Ellen laughed out loud. “You don’t need cream. That just means to mix the butter and the sugar together. Here, use a fork.”
He took the utensil offered and began to squash the ball of butter into the sugar. Something about the way he used the fork, slowly pressing it down through the soft butter, then lifting the sugar up from the bottom of the bowl, sent an odd thrill into her belly. His hands—that was it. His fingers moved with deliberation at the task, his motions unhurried and thorough.
He walked the same way, Ellen thought. Loose-limbed and sure of himself, as if he were stalking something. She wrenched her gaze away and began cracking eggs into a soup bowl.
“Three eggs,” she said, just to make a noise in the suddenly quiet room. “When the butter and sugar are mixed, dump in the eggs. Then I’ll beat it while you sift the flour.”
He nodded, still frowning, and pushed the bowl of butter and sugar within her reach. She stirred the contents smooth, then started on the first hundred strokes with the wooden spoon. It was hard to do while seated; after fifty strokes, her arm ached and she gave it up.

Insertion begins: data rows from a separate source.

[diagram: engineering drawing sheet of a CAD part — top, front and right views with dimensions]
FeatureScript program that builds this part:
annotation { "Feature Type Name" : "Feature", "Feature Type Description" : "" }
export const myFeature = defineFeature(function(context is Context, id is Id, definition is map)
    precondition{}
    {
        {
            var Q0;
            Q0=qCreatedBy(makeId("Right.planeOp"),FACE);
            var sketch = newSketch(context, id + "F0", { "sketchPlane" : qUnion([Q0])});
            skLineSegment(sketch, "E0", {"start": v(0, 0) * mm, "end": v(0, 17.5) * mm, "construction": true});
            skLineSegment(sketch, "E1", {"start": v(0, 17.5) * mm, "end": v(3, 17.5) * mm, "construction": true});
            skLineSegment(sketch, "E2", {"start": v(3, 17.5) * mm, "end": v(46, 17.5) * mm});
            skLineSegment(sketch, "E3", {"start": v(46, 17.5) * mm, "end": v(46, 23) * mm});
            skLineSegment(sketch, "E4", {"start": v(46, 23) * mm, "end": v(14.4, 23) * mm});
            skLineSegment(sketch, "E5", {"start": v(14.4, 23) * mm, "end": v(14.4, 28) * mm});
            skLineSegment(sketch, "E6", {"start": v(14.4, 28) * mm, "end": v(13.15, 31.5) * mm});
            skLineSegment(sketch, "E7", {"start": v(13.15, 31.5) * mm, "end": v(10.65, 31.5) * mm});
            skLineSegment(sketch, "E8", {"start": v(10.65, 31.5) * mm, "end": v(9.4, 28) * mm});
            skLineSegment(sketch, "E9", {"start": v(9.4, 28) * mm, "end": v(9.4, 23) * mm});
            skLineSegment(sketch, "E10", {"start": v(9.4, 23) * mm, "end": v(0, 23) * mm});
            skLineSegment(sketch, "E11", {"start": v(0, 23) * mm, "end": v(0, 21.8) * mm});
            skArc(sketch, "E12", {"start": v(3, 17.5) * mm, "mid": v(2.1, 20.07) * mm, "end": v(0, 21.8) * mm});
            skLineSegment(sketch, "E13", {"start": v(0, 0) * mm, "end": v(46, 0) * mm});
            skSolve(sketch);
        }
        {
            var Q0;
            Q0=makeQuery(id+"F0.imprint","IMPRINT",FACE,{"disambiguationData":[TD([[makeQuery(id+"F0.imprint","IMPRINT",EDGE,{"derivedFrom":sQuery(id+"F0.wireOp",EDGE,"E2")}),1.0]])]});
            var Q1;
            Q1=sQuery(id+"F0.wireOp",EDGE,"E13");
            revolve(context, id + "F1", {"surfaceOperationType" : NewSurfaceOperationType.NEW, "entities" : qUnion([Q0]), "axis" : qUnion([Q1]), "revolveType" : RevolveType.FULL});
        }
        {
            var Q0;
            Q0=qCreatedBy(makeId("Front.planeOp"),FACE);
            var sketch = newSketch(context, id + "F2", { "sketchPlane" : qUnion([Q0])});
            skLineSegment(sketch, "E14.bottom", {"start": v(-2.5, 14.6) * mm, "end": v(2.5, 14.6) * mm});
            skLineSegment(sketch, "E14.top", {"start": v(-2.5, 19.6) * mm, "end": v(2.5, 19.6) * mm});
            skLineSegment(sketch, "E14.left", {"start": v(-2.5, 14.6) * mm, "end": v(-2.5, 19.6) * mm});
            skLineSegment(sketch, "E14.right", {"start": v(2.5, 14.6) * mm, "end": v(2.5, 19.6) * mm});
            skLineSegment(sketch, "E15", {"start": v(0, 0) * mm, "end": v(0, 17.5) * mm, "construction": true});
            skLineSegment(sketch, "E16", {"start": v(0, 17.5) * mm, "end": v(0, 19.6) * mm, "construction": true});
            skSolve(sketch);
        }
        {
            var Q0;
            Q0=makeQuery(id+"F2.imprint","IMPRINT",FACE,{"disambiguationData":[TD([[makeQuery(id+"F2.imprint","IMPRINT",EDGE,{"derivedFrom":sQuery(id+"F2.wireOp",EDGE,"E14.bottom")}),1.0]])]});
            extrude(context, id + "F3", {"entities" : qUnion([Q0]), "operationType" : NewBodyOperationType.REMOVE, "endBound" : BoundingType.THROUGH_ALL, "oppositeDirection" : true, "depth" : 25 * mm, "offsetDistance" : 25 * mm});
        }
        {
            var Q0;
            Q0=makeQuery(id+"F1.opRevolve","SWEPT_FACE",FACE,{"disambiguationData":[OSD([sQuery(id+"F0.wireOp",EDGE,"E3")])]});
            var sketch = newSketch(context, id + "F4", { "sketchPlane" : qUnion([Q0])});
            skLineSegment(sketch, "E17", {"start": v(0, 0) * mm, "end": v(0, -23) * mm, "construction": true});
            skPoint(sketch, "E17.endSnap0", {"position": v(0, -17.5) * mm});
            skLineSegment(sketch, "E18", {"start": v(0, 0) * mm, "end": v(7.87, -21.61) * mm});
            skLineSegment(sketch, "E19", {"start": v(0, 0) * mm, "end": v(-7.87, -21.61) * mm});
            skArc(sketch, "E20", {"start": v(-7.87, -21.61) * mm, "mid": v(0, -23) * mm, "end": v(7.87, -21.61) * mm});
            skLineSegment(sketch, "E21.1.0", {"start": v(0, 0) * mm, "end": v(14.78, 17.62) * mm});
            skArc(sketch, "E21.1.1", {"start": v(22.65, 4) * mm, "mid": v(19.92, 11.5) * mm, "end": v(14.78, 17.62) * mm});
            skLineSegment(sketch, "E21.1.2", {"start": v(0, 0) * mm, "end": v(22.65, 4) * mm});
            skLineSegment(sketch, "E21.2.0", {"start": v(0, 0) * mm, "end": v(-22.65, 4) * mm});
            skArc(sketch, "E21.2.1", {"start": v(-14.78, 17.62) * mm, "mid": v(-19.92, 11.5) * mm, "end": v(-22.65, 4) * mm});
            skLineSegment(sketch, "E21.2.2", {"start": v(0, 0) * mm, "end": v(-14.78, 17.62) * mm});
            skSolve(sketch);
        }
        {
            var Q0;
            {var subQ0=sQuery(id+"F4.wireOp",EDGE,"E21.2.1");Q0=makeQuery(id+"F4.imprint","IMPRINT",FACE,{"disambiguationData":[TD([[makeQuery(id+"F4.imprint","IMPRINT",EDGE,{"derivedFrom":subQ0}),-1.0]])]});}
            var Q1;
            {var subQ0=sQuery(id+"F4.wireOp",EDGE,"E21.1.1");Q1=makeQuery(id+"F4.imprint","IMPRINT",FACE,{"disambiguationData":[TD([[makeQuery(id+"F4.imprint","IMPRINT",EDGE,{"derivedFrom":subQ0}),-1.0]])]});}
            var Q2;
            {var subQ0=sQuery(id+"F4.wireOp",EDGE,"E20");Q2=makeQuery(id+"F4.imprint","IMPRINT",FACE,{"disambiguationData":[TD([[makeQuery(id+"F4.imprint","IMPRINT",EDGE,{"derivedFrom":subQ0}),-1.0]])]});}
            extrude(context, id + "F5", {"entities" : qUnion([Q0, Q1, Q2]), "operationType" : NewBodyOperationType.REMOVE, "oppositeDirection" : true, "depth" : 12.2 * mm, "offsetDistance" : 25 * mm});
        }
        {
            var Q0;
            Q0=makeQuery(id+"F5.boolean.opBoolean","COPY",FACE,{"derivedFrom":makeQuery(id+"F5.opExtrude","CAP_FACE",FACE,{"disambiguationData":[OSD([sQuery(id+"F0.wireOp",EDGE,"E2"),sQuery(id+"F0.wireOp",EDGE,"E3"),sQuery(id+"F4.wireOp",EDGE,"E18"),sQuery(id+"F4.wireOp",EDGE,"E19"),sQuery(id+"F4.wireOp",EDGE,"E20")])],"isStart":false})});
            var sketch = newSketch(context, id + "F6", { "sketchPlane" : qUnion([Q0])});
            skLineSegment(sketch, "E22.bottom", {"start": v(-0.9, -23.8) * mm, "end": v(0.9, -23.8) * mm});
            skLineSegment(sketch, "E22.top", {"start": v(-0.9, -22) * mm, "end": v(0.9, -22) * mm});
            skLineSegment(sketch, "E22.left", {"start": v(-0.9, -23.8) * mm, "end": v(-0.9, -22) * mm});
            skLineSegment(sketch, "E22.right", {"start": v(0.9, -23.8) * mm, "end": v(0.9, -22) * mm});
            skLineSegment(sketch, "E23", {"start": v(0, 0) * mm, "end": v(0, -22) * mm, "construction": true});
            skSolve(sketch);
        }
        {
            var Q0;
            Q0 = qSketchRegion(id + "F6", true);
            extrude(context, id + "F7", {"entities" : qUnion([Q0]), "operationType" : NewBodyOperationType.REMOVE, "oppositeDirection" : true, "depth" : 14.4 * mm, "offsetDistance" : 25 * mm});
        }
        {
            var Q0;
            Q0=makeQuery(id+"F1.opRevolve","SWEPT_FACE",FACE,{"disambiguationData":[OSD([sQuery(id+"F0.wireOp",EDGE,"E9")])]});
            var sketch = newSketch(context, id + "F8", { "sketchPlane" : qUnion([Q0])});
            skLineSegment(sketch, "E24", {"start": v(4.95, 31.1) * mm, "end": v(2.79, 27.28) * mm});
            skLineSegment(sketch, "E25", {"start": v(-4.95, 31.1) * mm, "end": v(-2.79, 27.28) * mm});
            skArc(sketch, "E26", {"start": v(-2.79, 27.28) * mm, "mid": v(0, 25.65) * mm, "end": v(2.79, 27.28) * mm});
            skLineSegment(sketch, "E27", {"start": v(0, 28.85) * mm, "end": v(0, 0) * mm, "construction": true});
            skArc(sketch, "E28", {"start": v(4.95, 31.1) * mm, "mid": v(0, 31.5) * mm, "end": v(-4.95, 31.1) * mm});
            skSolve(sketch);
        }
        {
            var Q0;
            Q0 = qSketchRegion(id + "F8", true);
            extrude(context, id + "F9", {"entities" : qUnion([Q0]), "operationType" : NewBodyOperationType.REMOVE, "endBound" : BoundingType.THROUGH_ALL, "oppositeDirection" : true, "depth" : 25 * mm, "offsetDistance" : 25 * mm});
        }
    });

“Baking soda,” she announced when he looked at her for instruction. “Then add some spices to the flour. Cinnamon and nutmeg and crushed anise seeds.” She pointed to the small savories cabinet hanging on the wall next to the sink. “A teaspoonful of each.”
His care in measuring out the spices struck her as unusual. Few men would proceed with such delicacy, spilling nothing, gently grinding the anise with her mortar and pestle. The rich scent of licorice filled the warm kitchen. Anise always sent her imagination flying away to far-off places that smelled of exotic spices—ginger and cardamom—instead of farm dust. She closed her eyes and breathed deeply.
“Tired?”
“Certainly not. I have four hundred more strokes to do after you mix in the flour and a little buttermilk and some vanilla extract. Then I will be tired.”
“How much is ‘a little buttermilk’?” His look of genuine puzzlement touched her. A man like him was a fish out of water in a kitchen. But he was trying, she’d give him that.
“Just enough so it looks right,” she said gently. “The amount’s different every time. Cooking is an inexact art, Mr. Flint.”
“Yes, ma’am.” He squinted over the measuring, working his lower lip between his teeth as he dipped the spoon and leveled the spices off with his forefinger. Completely absorbed in the task, he seemed unaware of Ellen’s sharp perusal of his face until he glanced up suddenly and his eyes met hers.
An unspoken question appeared in his gaze, but he said nothing. Instead, he raised one dark eyebrow in a rakish challenge of some sort.